### DATA TO USE
━━━━━━━━

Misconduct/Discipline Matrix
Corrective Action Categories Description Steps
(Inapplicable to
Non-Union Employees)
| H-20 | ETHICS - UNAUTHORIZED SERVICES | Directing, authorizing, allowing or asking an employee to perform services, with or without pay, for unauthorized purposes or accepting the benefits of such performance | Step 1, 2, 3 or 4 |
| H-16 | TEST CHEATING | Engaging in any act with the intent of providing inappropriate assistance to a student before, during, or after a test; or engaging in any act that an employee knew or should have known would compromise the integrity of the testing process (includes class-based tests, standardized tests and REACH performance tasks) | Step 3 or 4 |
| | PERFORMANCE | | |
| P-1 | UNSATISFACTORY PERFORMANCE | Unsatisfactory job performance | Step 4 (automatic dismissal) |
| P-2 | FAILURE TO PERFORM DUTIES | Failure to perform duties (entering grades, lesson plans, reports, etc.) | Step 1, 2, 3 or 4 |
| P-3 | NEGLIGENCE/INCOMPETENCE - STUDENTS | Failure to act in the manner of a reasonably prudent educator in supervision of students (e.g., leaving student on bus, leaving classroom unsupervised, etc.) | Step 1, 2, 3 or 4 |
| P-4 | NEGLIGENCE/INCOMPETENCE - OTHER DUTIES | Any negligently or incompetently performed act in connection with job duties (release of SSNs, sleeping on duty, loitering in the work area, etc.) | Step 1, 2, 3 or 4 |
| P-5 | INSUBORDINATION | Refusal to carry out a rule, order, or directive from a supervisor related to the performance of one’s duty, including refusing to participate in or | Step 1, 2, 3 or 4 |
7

━━━━━━━━

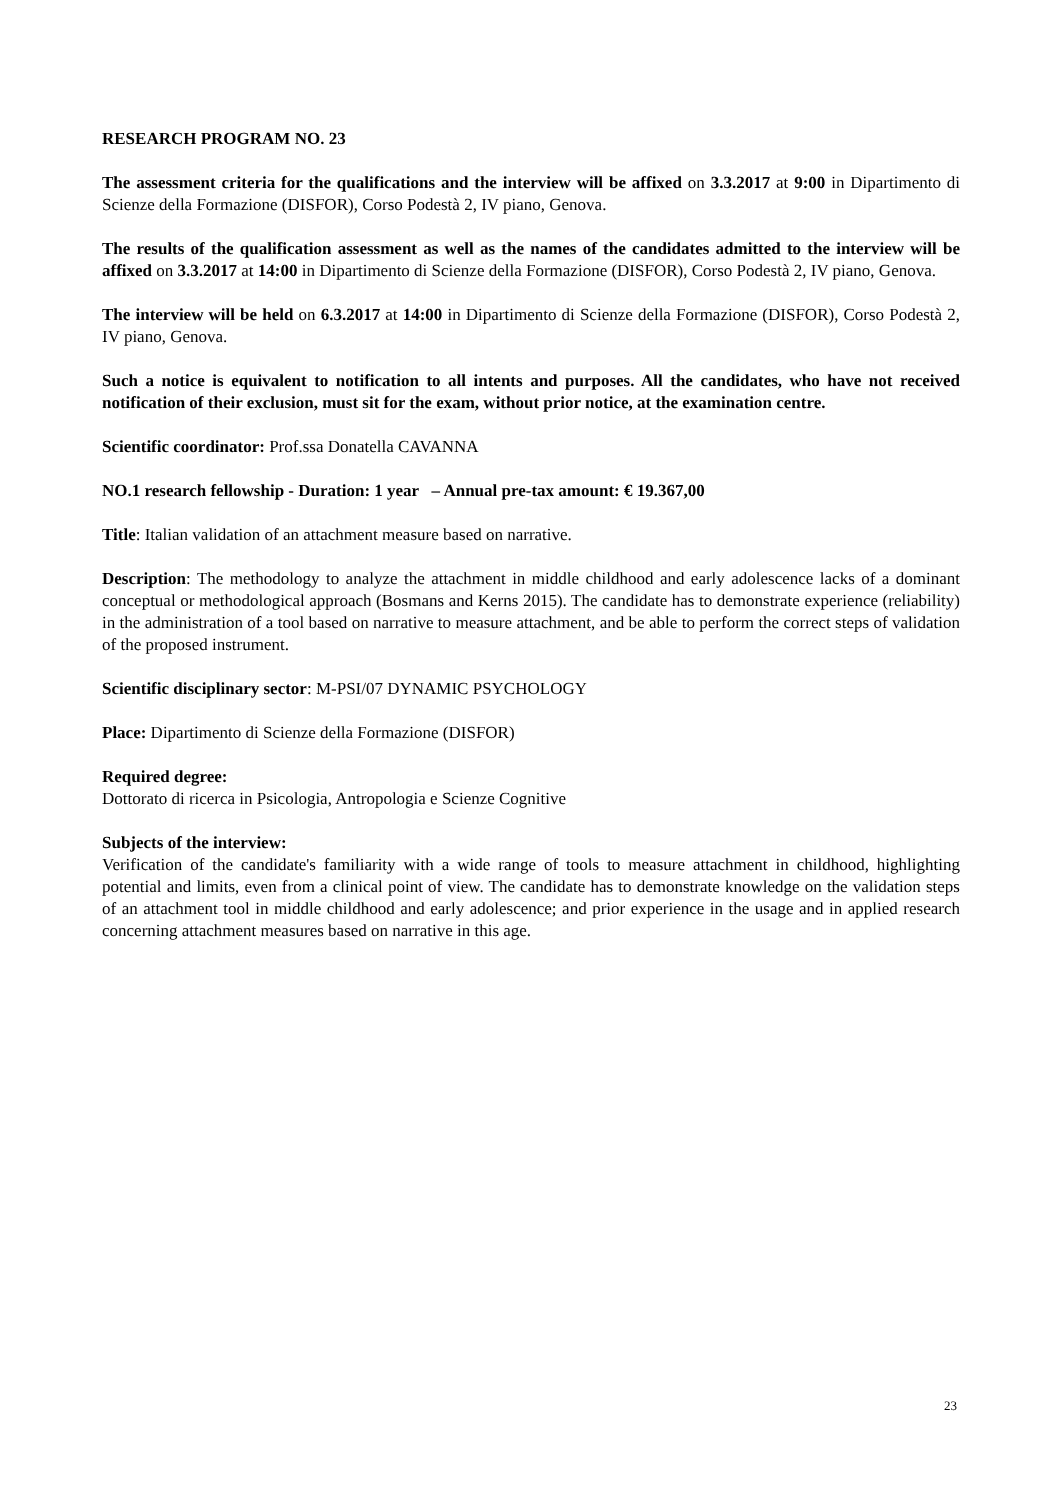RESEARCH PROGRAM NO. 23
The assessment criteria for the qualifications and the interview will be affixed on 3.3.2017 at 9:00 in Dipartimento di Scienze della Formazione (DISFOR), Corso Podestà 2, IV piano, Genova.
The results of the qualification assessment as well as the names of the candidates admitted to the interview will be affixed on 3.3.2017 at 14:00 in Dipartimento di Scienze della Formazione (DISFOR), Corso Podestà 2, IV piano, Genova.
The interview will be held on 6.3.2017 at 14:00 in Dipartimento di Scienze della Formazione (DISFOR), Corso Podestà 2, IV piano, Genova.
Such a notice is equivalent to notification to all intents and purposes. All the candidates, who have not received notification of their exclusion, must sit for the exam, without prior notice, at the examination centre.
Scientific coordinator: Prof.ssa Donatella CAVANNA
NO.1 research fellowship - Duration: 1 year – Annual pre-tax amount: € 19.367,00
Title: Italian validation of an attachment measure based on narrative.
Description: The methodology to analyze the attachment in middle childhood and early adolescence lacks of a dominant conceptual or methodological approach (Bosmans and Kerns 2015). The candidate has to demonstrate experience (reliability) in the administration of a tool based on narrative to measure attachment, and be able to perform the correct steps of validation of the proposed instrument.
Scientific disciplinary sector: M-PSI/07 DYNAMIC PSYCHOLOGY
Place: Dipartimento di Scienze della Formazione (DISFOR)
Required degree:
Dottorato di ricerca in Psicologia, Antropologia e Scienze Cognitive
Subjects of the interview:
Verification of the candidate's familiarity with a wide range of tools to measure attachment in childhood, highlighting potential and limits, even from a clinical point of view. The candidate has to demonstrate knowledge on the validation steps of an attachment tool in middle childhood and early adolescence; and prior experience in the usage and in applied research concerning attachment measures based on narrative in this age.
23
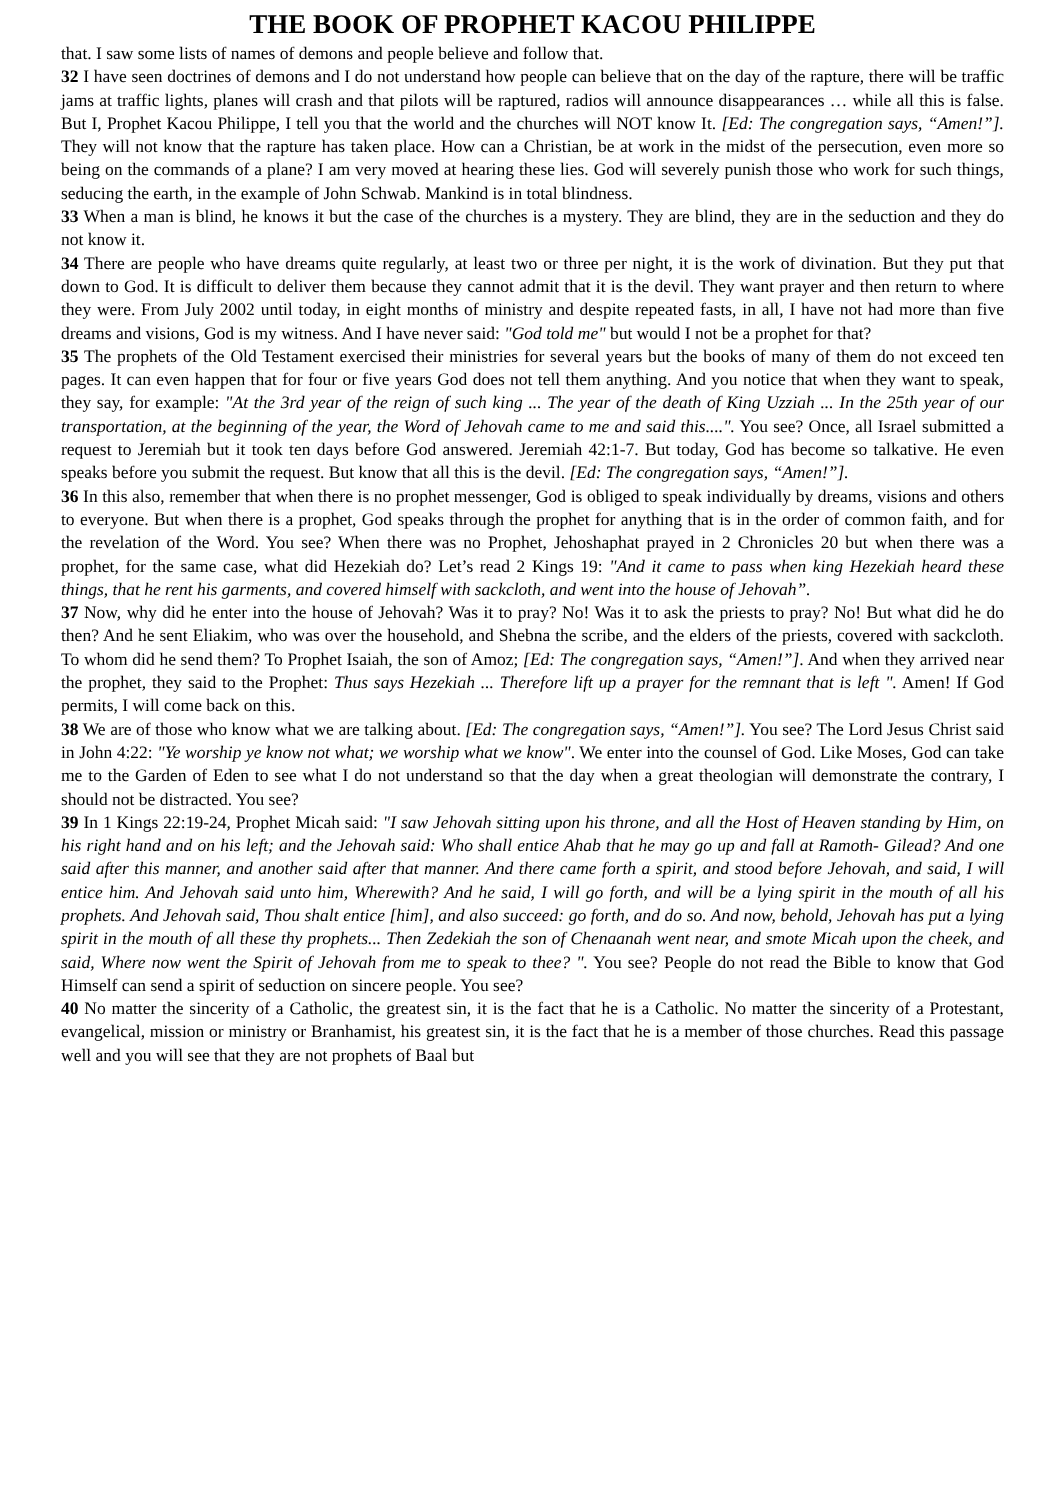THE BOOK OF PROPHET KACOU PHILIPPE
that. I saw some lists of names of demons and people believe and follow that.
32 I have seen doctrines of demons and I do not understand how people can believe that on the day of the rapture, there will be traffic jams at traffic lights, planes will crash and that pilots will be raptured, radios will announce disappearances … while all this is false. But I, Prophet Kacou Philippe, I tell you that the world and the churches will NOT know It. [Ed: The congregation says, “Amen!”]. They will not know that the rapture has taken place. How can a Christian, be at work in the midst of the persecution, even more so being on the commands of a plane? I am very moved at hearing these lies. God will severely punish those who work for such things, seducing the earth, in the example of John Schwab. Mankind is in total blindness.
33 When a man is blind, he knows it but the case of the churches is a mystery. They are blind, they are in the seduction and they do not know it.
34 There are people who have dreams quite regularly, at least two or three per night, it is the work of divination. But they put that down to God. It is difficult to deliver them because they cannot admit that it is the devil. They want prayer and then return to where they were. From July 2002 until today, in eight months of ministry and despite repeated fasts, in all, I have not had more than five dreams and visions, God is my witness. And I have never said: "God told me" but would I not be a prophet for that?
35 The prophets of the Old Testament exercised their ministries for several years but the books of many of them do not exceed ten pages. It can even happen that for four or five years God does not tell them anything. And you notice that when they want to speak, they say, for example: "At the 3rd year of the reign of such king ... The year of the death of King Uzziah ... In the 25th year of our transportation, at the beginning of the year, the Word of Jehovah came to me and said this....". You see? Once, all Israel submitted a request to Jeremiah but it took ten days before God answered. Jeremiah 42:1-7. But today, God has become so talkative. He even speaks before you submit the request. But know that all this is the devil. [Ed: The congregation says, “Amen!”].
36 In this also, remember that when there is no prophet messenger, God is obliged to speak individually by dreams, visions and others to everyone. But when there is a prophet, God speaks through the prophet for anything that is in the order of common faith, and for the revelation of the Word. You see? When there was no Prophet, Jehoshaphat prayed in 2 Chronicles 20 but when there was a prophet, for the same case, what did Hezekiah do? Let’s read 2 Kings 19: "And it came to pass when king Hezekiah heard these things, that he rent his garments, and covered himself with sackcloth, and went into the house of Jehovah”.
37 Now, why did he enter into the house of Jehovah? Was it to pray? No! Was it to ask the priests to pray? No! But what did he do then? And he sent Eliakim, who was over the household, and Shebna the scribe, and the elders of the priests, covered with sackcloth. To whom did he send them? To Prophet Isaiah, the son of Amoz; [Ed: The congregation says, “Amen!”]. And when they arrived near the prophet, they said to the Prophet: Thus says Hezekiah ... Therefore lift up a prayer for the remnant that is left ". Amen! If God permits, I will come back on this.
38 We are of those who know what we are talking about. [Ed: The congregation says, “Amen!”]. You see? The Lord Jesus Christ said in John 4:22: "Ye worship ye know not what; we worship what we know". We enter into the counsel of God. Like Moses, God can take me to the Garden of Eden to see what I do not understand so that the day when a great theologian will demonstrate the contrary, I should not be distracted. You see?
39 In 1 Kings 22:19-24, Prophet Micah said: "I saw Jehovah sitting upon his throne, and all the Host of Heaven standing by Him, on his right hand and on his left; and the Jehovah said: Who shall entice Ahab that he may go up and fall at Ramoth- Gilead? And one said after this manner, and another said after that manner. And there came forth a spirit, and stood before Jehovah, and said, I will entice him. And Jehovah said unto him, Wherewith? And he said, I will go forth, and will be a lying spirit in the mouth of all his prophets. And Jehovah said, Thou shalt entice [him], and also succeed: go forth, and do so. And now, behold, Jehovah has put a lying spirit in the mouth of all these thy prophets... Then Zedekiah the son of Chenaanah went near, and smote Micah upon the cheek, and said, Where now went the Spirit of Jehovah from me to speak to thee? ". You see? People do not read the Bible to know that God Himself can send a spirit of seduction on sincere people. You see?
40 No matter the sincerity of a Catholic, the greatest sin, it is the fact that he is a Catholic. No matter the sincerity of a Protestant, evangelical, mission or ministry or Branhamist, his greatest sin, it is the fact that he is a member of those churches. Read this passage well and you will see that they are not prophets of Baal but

━━━━━━━━

Everything in the material above from the line that has "Non-Union Employees)" through the line that has "P-4 | NEGLIGENCE/INCOMPETENCE" must be duplicated exactly, with no other lines given.

Non-Union Employees)
| H-20 | ETHICS - UNAUTHORIZED SERVICES | Directing, authorizing, allowing or asking an employee to perform services, with or without pay, for unauthorized purposes or accepting the benefits of such performance | Step 1, 2, 3 or 4 |
| H-16 | TEST CHEATING | Engaging in any act with the intent of providing inappropriate assistance to a student before, during, or after a test; or engaging in any act that an employee knew or should have known would compromise the integrity of the testing process (includes class-based tests, standardized tests and REACH performance tasks) | Step 3 or 4 |
| | PERFORMANCE | | |
| P-1 | UNSATISFACTORY PERFORMANCE | Unsatisfactory job performance | Step 4 (automatic dismissal) |
| P-2 | FAILURE TO PERFORM DUTIES | Failure to perform duties (entering grades, lesson plans, reports, etc.) | Step 1, 2, 3 or 4 |
| P-3 | NEGLIGENCE/INCOMPETENCE - STUDENTS | Failure to act in the manner of a reasonably prudent educator in supervision of students (e.g., leaving student on bus, leaving classroom unsupervised, etc.) | Step 1, 2, 3 or 4 |
| P-4 | NEGLIGENCE/INCOMPETENCE - OTHER DUTIES | Any negligently or incompetently performed act in connection with job duties (release of SSNs, sleeping on duty, loitering in the work area, etc.) | Step 1, 2, 3 or 4 |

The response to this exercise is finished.